WHAT TO PRODUCE ::
Rewrite everything from the line containing "What are all" down to the end of the records, replacing "legend" with "key" and leaving all else unchanged.

----

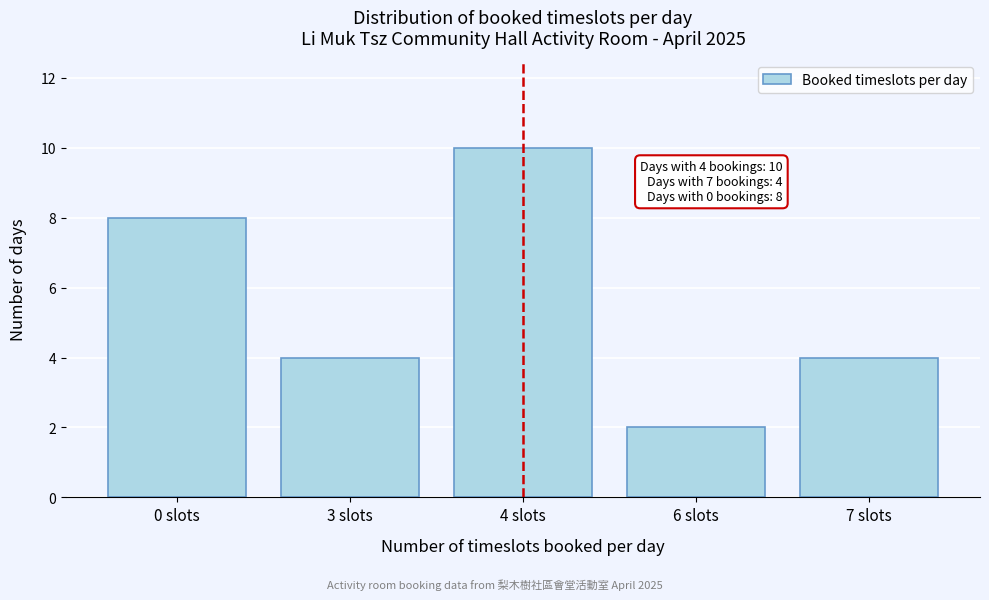

Reading left to right, list all the values displayed in this chart.

8	4	10	2	4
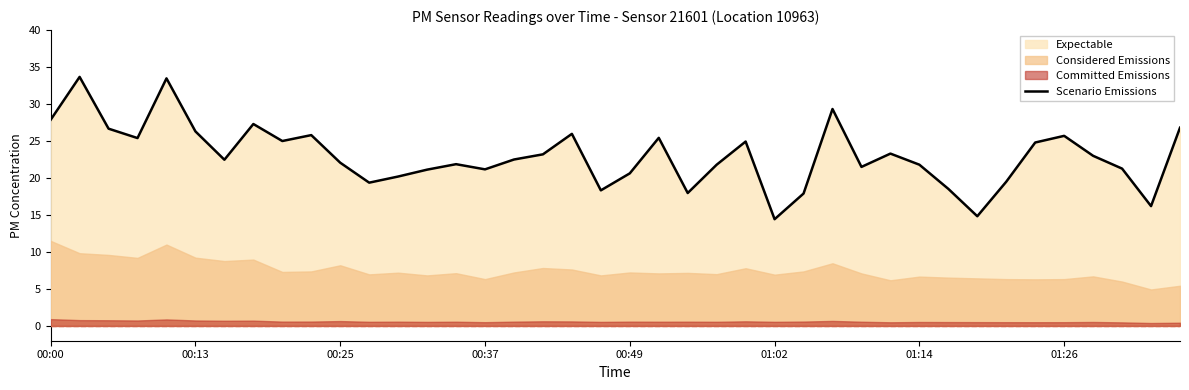

What is the sum of all values?

919.4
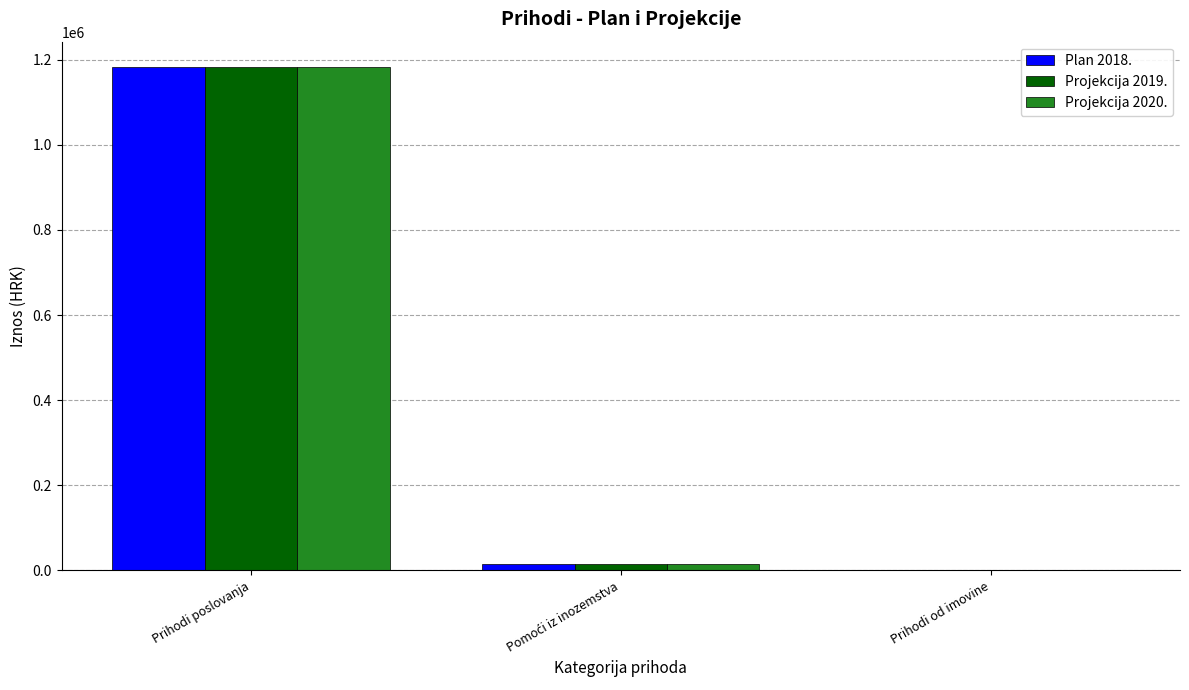

Reading left to right, transcribe all the data shown in this chart.

Plan 2018.: 1183226	15000	1000
Projekcija 2019.: 1183226	15000	1000
Projekcija 2020.: 1183226	15000	1000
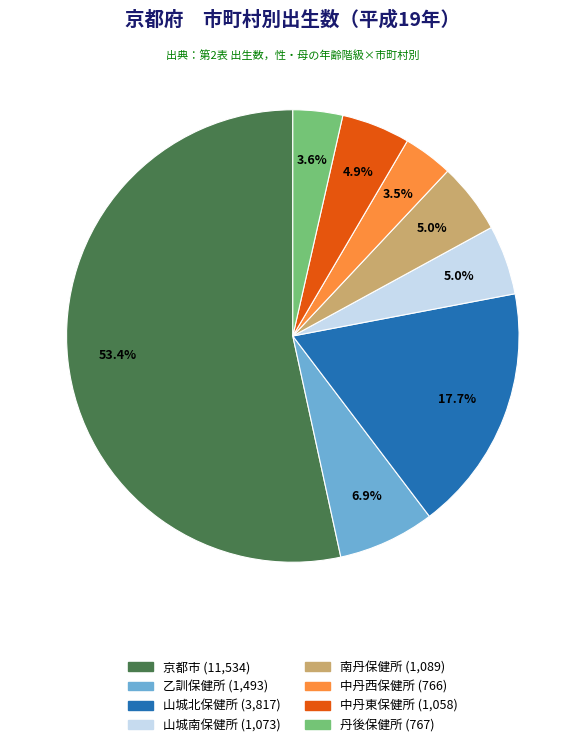

How many slices are in this pie chart?

8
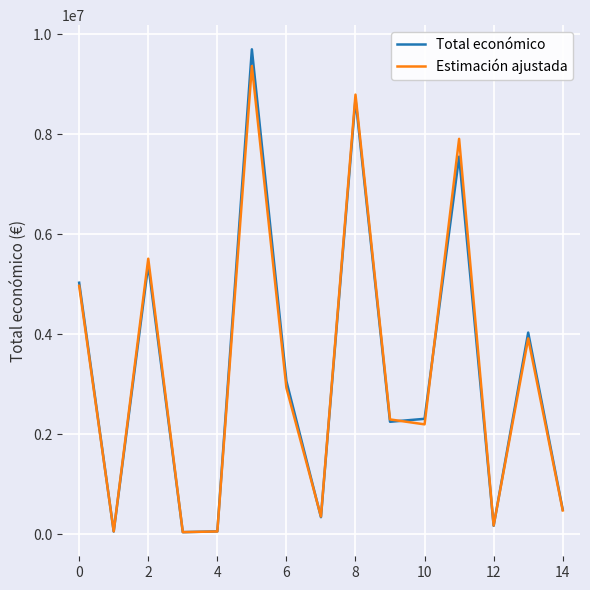

Which series has the largest range (max minus min)?

Total económico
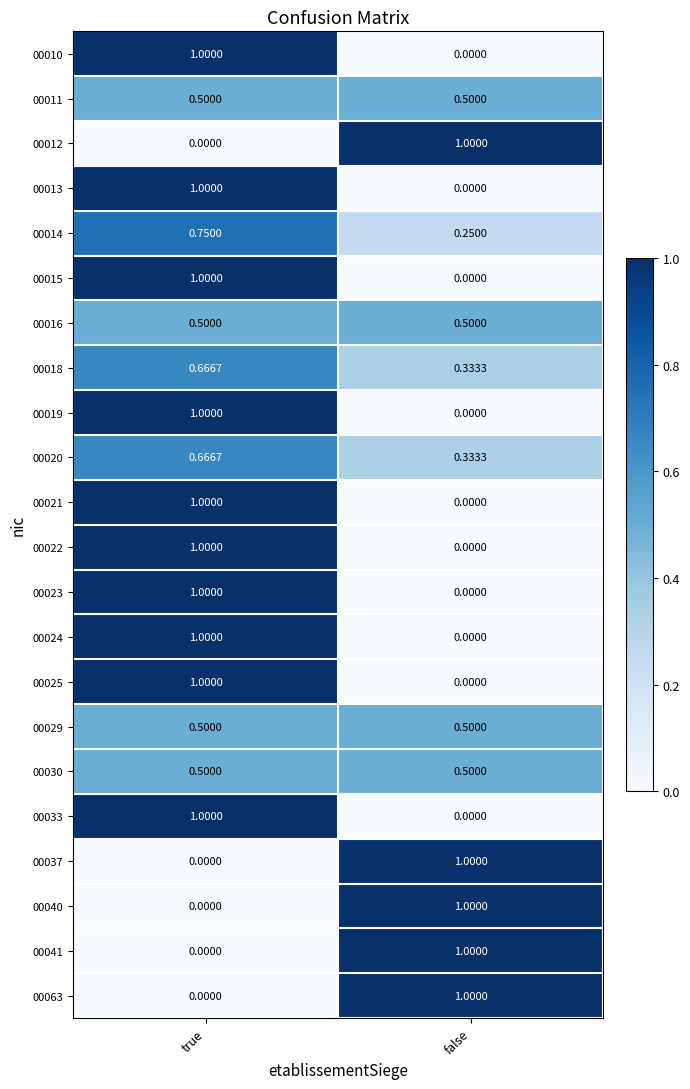

At which label does 00014 reach its minimum?

false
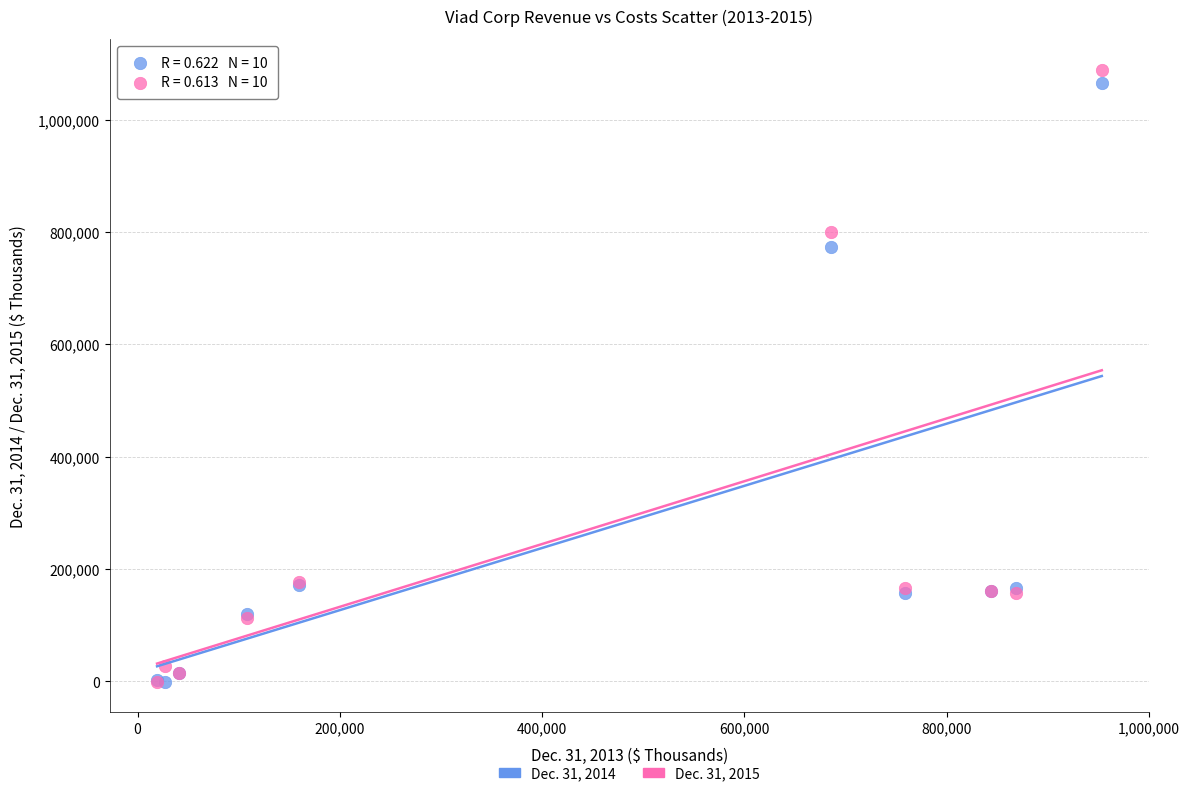

What are all the series names shown in the legend?

Dec. 31, 2014, Dec. 31, 2015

----

EXERCISE ANSWER ::
What are all the series names shown in the key?

Dec. 31, 2014, Dec. 31, 2015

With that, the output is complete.